# Task to carry out
Reproduce the listing below in full, substituting "Instagram" for every occurrence of "Facebook" and leaving everything else unchanged.

# Given data
+++++

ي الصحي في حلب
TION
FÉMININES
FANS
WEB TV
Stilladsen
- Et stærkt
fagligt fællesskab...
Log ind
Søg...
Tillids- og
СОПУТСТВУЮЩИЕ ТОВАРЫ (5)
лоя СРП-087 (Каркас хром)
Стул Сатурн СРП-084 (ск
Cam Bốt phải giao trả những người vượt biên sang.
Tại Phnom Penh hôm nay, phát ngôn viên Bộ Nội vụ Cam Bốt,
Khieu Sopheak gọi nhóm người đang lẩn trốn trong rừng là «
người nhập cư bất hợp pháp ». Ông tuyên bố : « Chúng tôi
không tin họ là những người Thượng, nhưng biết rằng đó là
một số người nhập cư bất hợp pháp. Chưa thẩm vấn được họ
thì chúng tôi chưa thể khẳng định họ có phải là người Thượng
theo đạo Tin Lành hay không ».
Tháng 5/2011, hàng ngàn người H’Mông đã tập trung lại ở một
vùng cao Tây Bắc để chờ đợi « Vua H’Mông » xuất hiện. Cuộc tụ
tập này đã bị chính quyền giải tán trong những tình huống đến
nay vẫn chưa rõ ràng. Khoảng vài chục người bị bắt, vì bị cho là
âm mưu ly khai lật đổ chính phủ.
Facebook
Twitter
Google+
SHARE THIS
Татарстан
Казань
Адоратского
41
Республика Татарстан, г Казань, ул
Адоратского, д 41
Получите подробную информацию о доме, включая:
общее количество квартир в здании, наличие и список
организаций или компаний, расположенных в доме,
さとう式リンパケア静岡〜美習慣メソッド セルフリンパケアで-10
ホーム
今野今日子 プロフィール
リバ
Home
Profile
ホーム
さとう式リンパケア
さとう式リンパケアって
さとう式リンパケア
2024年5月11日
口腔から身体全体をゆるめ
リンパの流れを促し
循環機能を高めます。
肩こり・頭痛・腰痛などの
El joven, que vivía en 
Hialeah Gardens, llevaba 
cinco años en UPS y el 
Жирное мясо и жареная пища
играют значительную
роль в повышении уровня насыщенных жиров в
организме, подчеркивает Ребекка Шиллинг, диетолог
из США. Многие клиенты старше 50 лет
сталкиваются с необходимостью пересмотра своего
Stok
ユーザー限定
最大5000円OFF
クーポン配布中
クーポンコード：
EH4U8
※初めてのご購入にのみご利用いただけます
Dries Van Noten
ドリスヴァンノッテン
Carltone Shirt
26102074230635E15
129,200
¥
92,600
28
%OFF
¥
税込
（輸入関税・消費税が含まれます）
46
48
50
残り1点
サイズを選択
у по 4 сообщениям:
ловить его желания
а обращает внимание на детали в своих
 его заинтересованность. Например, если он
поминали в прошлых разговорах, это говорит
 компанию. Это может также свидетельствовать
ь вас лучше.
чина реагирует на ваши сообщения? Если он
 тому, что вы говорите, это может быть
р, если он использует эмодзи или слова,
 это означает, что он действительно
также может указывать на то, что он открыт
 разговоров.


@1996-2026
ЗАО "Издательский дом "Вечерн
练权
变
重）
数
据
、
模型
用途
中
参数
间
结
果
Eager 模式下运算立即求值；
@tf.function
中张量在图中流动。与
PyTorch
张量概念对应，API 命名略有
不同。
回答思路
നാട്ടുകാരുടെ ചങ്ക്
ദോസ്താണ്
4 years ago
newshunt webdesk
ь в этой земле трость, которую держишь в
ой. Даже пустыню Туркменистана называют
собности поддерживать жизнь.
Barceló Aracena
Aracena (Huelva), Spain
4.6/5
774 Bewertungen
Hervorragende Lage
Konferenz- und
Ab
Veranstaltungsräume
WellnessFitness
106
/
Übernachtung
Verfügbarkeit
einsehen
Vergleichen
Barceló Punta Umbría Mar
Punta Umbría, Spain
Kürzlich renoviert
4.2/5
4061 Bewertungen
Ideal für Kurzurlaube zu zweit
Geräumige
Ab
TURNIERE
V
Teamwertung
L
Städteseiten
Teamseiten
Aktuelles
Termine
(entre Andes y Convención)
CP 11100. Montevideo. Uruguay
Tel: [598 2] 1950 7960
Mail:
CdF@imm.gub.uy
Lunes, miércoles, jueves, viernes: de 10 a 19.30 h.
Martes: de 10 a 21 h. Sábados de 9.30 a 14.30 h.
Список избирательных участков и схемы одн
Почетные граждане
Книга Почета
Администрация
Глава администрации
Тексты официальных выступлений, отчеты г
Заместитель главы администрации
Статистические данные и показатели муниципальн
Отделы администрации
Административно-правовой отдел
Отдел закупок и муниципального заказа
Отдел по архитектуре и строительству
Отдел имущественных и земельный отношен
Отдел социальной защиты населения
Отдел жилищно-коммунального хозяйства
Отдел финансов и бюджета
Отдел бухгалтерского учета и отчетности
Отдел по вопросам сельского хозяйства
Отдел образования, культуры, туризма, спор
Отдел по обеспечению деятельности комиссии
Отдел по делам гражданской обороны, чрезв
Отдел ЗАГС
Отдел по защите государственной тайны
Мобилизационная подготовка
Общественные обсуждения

+++++

# Result of the exercise
ي الصحي في حلب
TION
FÉMININES
FANS
WEB TV
Stilladsen
- Et stærkt
fagligt fællesskab...
Log ind
Søg...
Tillids- og
СОПУТСТВУЮЩИЕ ТОВАРЫ (5)
лоя СРП-087 (Каркас хром)
Стул Сатурн СРП-084 (ск
Cam Bốt phải giao trả những người vượt biên sang.
Tại Phnom Penh hôm nay, phát ngôn viên Bộ Nội vụ Cam Bốt,
Khieu Sopheak gọi nhóm người đang lẩn trốn trong rừng là «
người nhập cư bất hợp pháp ». Ông tuyên bố : « Chúng tôi
không tin họ là những người Thượng, nhưng biết rằng đó là
một số người nhập cư bất hợp pháp. Chưa thẩm vấn được họ
thì chúng tôi chưa thể khẳng định họ có phải là người Thượng
theo đạo Tin Lành hay không ».
Tháng 5/2011, hàng ngàn người H’Mông đã tập trung lại ở một
vùng cao Tây Bắc để chờ đợi « Vua H’Mông » xuất hiện. Cuộc tụ
tập này đã bị chính quyền giải tán trong những tình huống đến
nay vẫn chưa rõ ràng. Khoảng vài chục người bị bắt, vì bị cho là
âm mưu ly khai lật đổ chính phủ.
Instagram
Twitter
Google+
SHARE THIS
Татарстан
Казань
Адоратского
41
Республика Татарстан, г Казань, ул
Адоратского, д 41
Получите подробную информацию о доме, включая:
общее количество квартир в здании, наличие и список
организаций или компаний, расположенных в доме,
さとう式リンパケア静岡〜美習慣メソッド セルフリンパケアで-10
ホーム
今野今日子 プロフィール
リバ
Home
Profile
ホーム
さとう式リンパケア
さとう式リンパケアって
さとう式リンパケア
2024年5月11日
口腔から身体全体をゆるめ
リンパの流れを促し
循環機能を高めます。
肩こり・頭痛・腰痛などの
El joven, que vivía en 
Hialeah Gardens, llevaba 
cinco años en UPS y el 
Жирное мясо и жареная пища
играют значительную
роль в повышении уровня насыщенных жиров в
организме, подчеркивает Ребекка Шиллинг, диетолог
из США. Многие клиенты старше 50 лет
сталкиваются с необходимостью пересмотра своего
Stok
ユーザー限定
最大5000円OFF
クーポン配布中
クーポンコード：
EH4U8
※初めてのご購入にのみご利用いただけます
Dries Van Noten
ドリスヴァンノッテン
Carltone Shirt
26102074230635E15
129,200
¥
92,600
28
%OFF
¥
税込
（輸入関税・消費税が含まれます）
46
48
50
残り1点
サイズを選択
у по 4 сообщениям:
ловить его желания
а обращает внимание на детали в своих
 его заинтересованность. Например, если он
поминали в прошлых разговорах, это говорит
 компанию. Это может также свидетельствовать
ь вас лучше.
чина реагирует на ваши сообщения? Если он
 тому, что вы говорите, это может быть
р, если он использует эмодзи или слова,
 это означает, что он действительно
также может указывать на то, что он открыт
 разговоров.


@1996-2026
ЗАО "Издательский дом "Вечерн
练权
变
重）
数
据
、
模型
用途
中
参数
间
结
果
Eager 模式下运算立即求值；
@tf.function
中张量在图中流动。与
PyTorch
张量概念对应，API 命名略有
不同。
回答思路
നാട്ടുകാരുടെ ചങ്ക്
ദോസ്താണ്
4 years ago
newshunt webdesk
ь в этой земле трость, которую держишь в
ой. Даже пустыню Туркменистана называют
собности поддерживать жизнь.
Barceló Aracena
Aracena (Huelva), Spain
4.6/5
774 Bewertungen
Hervorragende Lage
Konferenz- und
Ab
Veranstaltungsräume
WellnessFitness
106
/
Übernachtung
Verfügbarkeit
einsehen
Vergleichen
Barceló Punta Umbría Mar
Punta Umbría, Spain
Kürzlich renoviert
4.2/5
4061 Bewertungen
Ideal für Kurzurlaube zu zweit
Geräumige
Ab
TURNIERE
V
Teamwertung
L
Städteseiten
Teamseiten
Aktuelles
Termine
(entre Andes y Convención)
CP 11100. Montevideo. Uruguay
Tel: [598 2] 1950 7960
Mail:
CdF@imm.gub.uy
Lunes, miércoles, jueves, viernes: de 10 a 19.30 h.
Martes: de 10 a 21 h. Sábados de 9.30 a 14.30 h.
Список избирательных участков и схемы одн
Почетные граждане
Книга Почета
Администрация
Глава администрации
Тексты официальных выступлений, отчеты г
Заместитель главы администрации
Статистические данные и показатели муниципальн
Отделы администрации
Административно-правовой отдел
Отдел закупок и муниципального заказа
Отдел по архитектуре и строительству
Отдел имущественных и земельный отношен
Отдел социальной защиты населения
Отдел жилищно-коммунального хозяйства
Отдел финансов и бюджета
Отдел бухгалтерского учета и отчетности
Отдел по вопросам сельского хозяйства
Отдел образования, культуры, туризма, спор
Отдел по обеспечению деятельности комиссии
Отдел по делам гражданской обороны, чрезв
Отдел ЗАГС
Отдел по защите государственной тайны
Мобилизационная подготовка
Общественные обсуждения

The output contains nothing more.